As a longtime Chrome user, I just switched to Firefox because of this. Everything seems fine so far. I just wish Mozilla would invest some time to polish the UI a little – it feels a bit dated and rough.
Mostly that FF has ~36k extensions (January 2024) [1] and Chrome has ~112k (June 2024) [2].
[No doubt, total count of extensions isn't the most important number and there's a long tail in both counts of very small user bases, but this paints the ~3x picture in a broad stroke.]
Of course, since FF migrated to WebExtensions in 2017, theoretically most Chrome extensions can be ported to FF with minimal changes [3] — practically speaking though, not all of the big ones actually have, or the FF equivalents to some of the most useful Chrome extensions are far less polished.

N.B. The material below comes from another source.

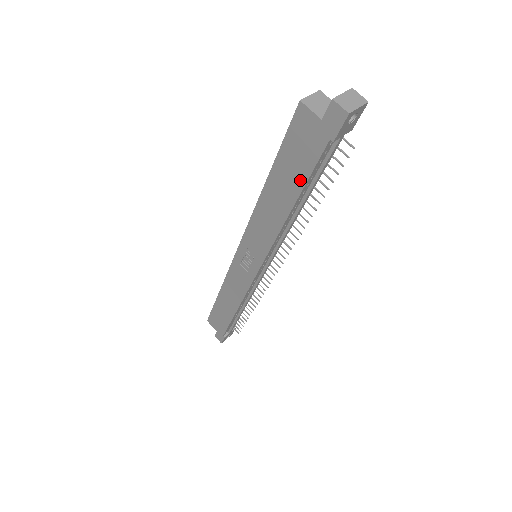
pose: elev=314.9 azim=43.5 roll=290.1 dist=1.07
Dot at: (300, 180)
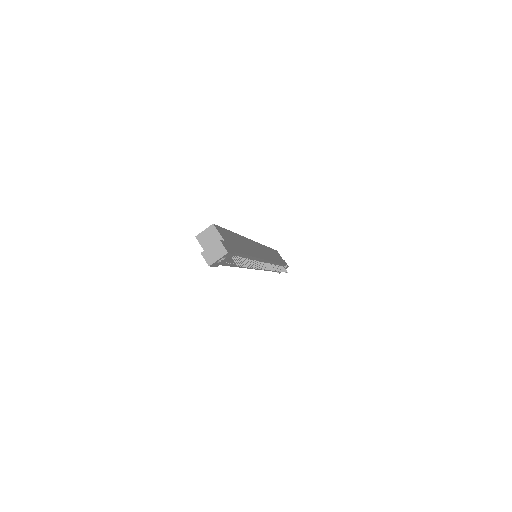
Dot at: occluded
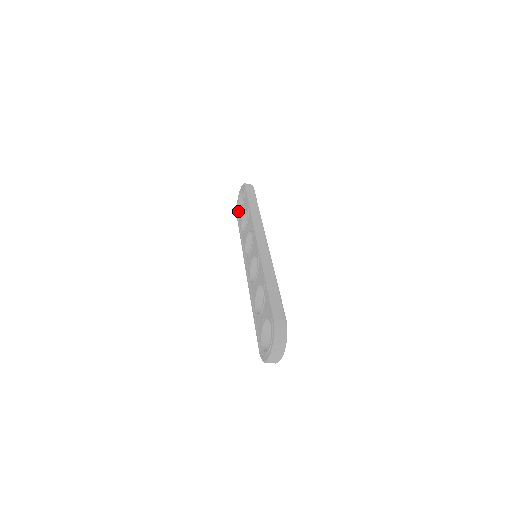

And also, if you're developing front end web apps for normal end users, most are still on Chrome... over the years, I've experienced an unfortunate number of sites that should work across Chrome/FF/Safari actually break because of things like the developers not even testing in browsers besides Chrome given its dominance. I'm not encouraging that by any means, but the reality is that it still happens.

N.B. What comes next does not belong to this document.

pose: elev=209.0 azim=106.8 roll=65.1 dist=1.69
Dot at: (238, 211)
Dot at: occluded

Visually Chrome now look more like Firefox, really, thin tabs with declining borders have been substituted by thicker one with vertical border. Practically if feel faster on the same iron, and it's more rigid in user UI change, for instance you can't have Tab Center reborn and hide the tab-bar because you are on a large screen and you like to been able to read comfy all tabs...
For the rest... They are essentially equivalent even if under the hood there are many differences.